A lot of women sing love songs, but I'm a fighter. I fight for children's education and for marriage--particularly for monogamy. Good relationships are very important. You have to work in order to succeed.
— Nahawa Doumbia, to Chris Nickson, 2000

Doumbia, in a career that lasted for over four decades, was an important musician in the development and definition of Wassoulou music, the popular music from her area of Southern Mali, which in turn had a great influence on Mali's musical culture. Doumbia was born into a caste of blacksmiths and so wouldn't have been allowed to sing, but broke that taboo. Her career got started after she won a contest on the French-language radio station Radio France Internationale. Scholar Lucy O'Brien mentioned her as one of the women who created a music that gave voice to female expression, and praised her "high-tech poetry and metaphor" in a study of women in popular music.

Her debut album, La Grande Cantatrice Malienne Vol 1, was recorded with N’Gou Bagayoko, who played acoustic guitar and who later became her husband. After her first recording, as a duo, she moved toward playing with larger groups that incorporated synthesizers and electric guitar. La Grande Cantatrice was released on AS Records, a record label from Côte d'Ivoire. It was rereleased in 2019 by Awesome Tapes From Africa.

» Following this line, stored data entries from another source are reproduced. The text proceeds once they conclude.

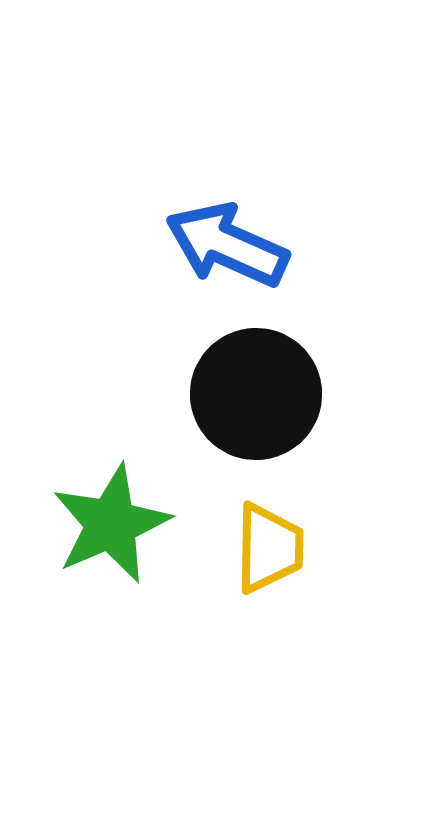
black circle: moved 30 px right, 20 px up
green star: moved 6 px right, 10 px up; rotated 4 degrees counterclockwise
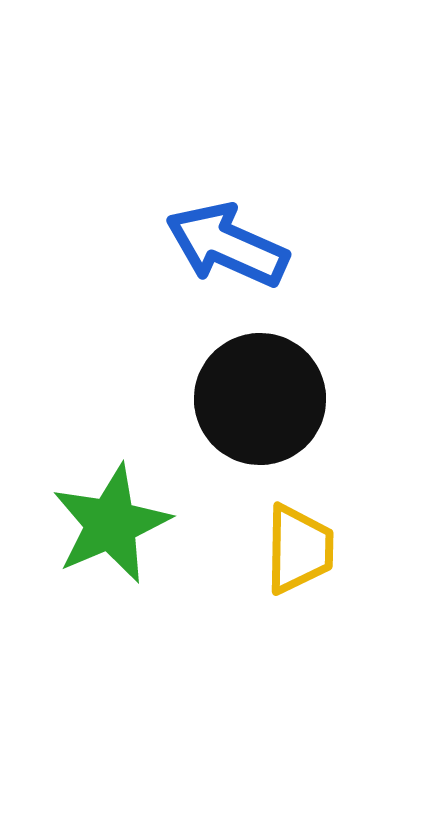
black circle: moved 4 px right, 5 px down
yellow trapezoid: moved 30 px right, 1 px down
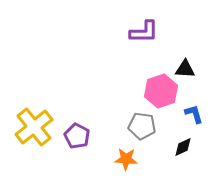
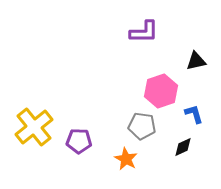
black triangle: moved 11 px right, 8 px up; rotated 15 degrees counterclockwise
purple pentagon: moved 2 px right, 5 px down; rotated 25 degrees counterclockwise
orange star: rotated 25 degrees clockwise
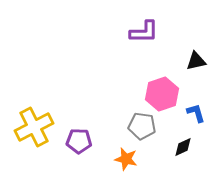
pink hexagon: moved 1 px right, 3 px down
blue L-shape: moved 2 px right, 1 px up
yellow cross: rotated 12 degrees clockwise
orange star: rotated 15 degrees counterclockwise
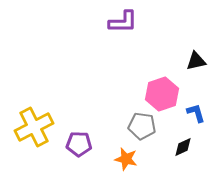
purple L-shape: moved 21 px left, 10 px up
purple pentagon: moved 3 px down
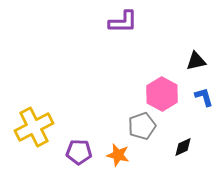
pink hexagon: rotated 12 degrees counterclockwise
blue L-shape: moved 8 px right, 16 px up
gray pentagon: rotated 28 degrees counterclockwise
purple pentagon: moved 8 px down
orange star: moved 8 px left, 4 px up
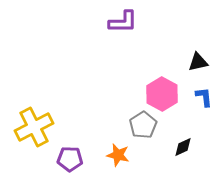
black triangle: moved 2 px right, 1 px down
blue L-shape: rotated 10 degrees clockwise
gray pentagon: moved 1 px right, 1 px up; rotated 12 degrees counterclockwise
purple pentagon: moved 9 px left, 7 px down
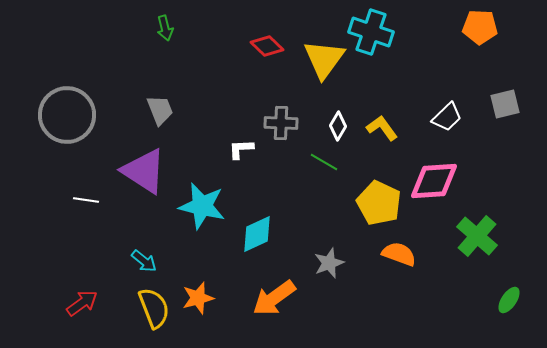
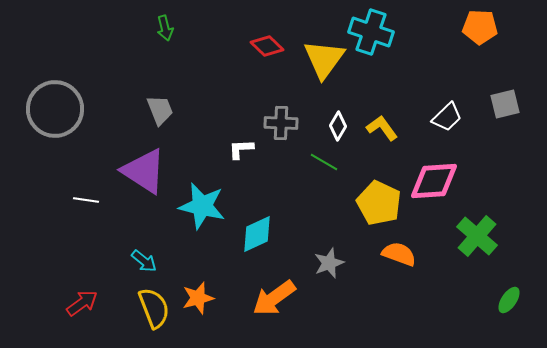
gray circle: moved 12 px left, 6 px up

In 2021, Awesome Tapes released a new album, Kanawa ("Don't Go"). The album contains material about Mali's problems--"terrorist attacks by the West African offshoot of ISIS, continued French military intervention, widespread strikes and protests and a coup d’etat". The title track urges the young people of Mali to stay in the country, lest they fall victim to human trafficking. The album was recorded in Bamako, in Salif Keita's studio. Instrumentation included the traditional ngoni and a modern version thereof, and the kamale ngoni, besides guitar. According to reviewer Eugene Ulman, "The arrangements, building from mostly acoustic to bass-heavy grooves, are sparse and deliberate: every detail, down to the smallest karignan (metal scraper) and the gunshot samples (incorporated into the percussion palette) are placed with meticulous care."

She wrote a song in honor of Thomas Sankara, the revolutionary who became the President of Burkina Faso.